**Work order 1:**
According to the Bali travel health text, what did one recent large-scale study find about most cases of rabies-infected dog bites?
**Work order 2:**
From the Bali travel health text, set down everything from "Denghue fever infection" down to "checked for malaria.", word for word.

Pre-empting contact can also be important, as one recent large scale study found that most cases of rabies infected dog bites involved the animal approaching the traveler, rather than the patient approaching the animal. The common adage “I’ll just avoid any animal contact” does not always work in some countries where rabies is prevalent.

Mosquito borne illnesses – Dengue fever and Malaria

Bali is a hot, humid country very close to the equator and as such mosquitos and mosquito borne illnesses are prevalent in the area.

Dengue Fever:

Denghue fever infection in febrile travelers varies from mild flu-like illness through to severe denghue hemorrhagic fever and hemorrhagic shock syndrome. Its prevalence has substanially increased and is most common in travellers returning from Asia, the Americas and Africa


Malaria is not generally prevalent in the tourist areas of Bali, but it can be present in mosquitos if bitten. In general it is not recommended to take preventative medication for malaria in the more developed parts of Bali, however if travelling to rural or remote village areas or if malaria is contracted medication may be taken to counteract the symptoms. Speak to the doctor about where you are going in Bali and discuss whether or not you should have malaria medication with you. If you have recently returned from a trip to Bali and have flu like symptoms you should see the doctor and get checked for malaria.

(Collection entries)
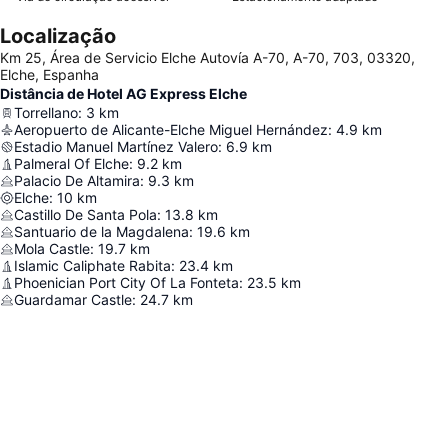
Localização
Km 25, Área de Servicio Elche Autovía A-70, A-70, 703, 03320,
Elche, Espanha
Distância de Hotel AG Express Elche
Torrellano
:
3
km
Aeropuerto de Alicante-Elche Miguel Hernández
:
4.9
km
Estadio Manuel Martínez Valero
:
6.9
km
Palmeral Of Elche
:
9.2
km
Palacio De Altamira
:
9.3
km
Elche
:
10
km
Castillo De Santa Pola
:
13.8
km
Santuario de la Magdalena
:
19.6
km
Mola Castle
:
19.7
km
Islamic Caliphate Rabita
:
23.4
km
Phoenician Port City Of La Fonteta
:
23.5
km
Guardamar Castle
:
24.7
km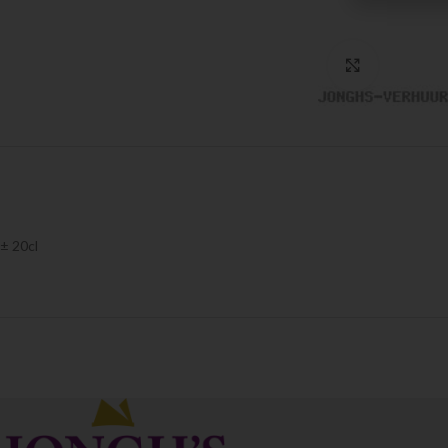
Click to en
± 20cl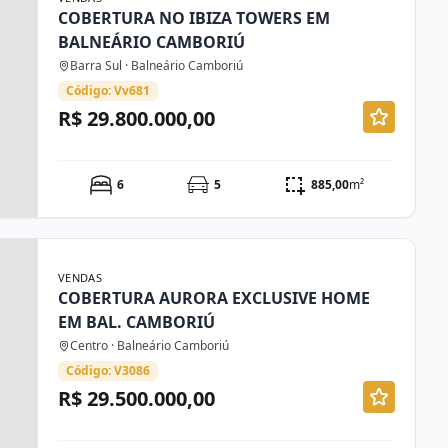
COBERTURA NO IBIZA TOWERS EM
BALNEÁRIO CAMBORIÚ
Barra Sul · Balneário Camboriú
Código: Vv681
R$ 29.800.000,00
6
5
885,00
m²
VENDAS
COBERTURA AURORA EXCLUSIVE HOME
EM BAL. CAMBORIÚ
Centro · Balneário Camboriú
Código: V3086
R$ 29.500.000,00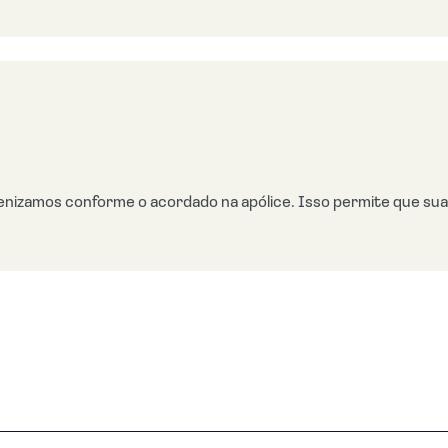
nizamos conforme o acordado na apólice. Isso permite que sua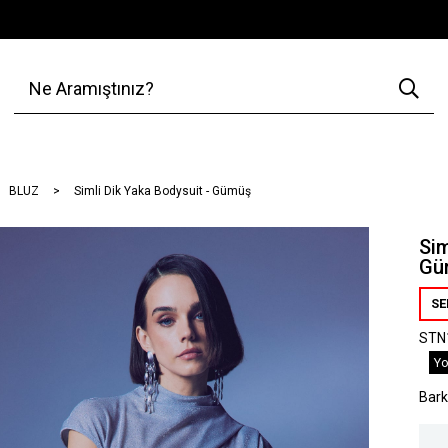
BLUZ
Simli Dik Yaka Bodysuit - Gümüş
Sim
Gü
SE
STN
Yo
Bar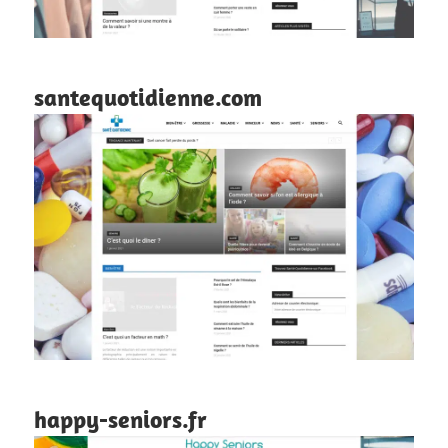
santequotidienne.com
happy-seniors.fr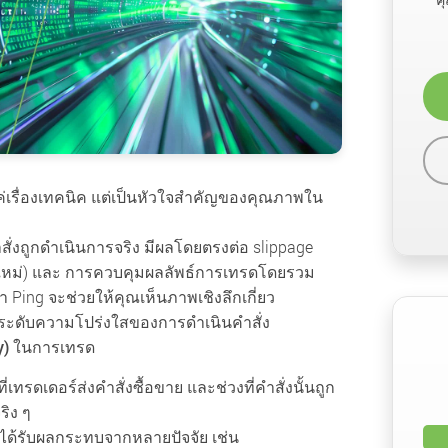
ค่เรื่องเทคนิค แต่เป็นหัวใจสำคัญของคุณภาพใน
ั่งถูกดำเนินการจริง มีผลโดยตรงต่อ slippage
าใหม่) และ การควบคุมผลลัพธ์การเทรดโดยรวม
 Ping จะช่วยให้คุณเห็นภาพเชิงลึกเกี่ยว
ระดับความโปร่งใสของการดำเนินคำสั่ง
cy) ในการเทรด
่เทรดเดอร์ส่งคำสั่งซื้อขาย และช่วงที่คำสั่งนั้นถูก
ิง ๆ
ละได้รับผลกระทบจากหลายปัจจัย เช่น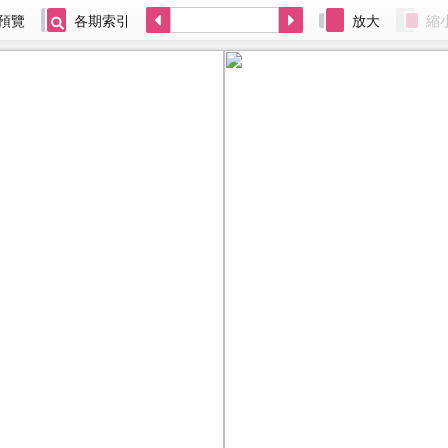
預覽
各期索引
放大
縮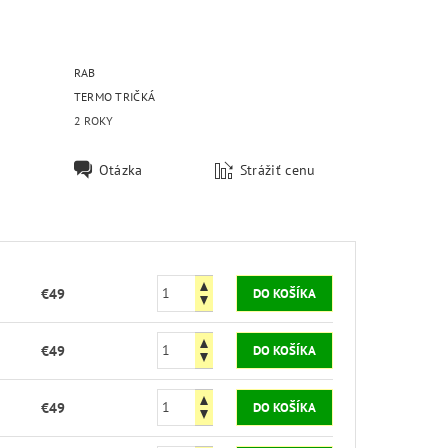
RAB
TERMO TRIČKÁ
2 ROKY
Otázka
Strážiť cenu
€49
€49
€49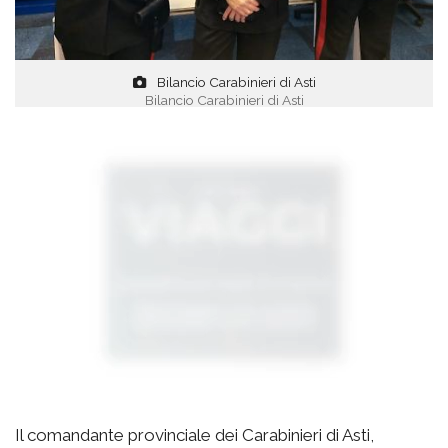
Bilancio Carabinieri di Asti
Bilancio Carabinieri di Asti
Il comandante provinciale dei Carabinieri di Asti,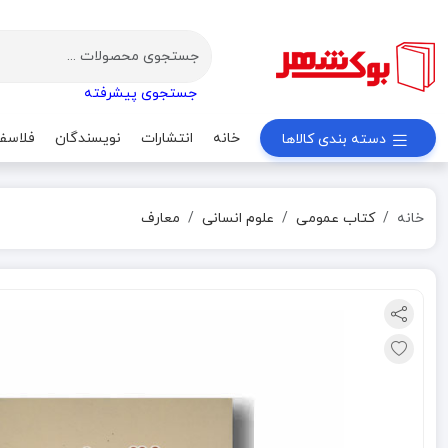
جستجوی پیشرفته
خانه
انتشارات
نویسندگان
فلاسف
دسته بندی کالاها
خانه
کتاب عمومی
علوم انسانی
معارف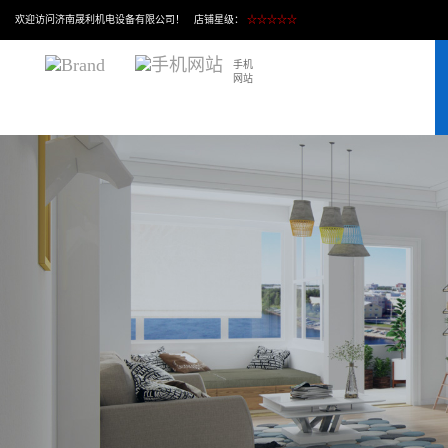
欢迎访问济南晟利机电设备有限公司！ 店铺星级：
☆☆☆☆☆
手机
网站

**Answer section 1:**
Most involved the animal approaching the traveler, rather than the patient approaching the animal.

**Answer section 2:**
Denghue fever infection in febrile travelers varies from mild flu-like illness through to severe denghue hemorrhagic fever and hemorrhagic shock syndrome. Its prevalence has substanially increased and is most common in travellers returning from Asia, the Americas and Africa


Malaria is not generally prevalent in the tourist areas of Bali, but it can be present in mosquitos if bitten. In general it is not recommended to take preventative medication for malaria in the more developed parts of Bali, however if travelling to rural or remote village areas or if malaria is contracted medication may be taken to counteract the symptoms. Speak to the doctor about where you are going in Bali and discuss whether or not you should have malaria medication with you. If you have recently returned from a trip to Bali and have flu like symptoms you should see the doctor and get checked for malaria.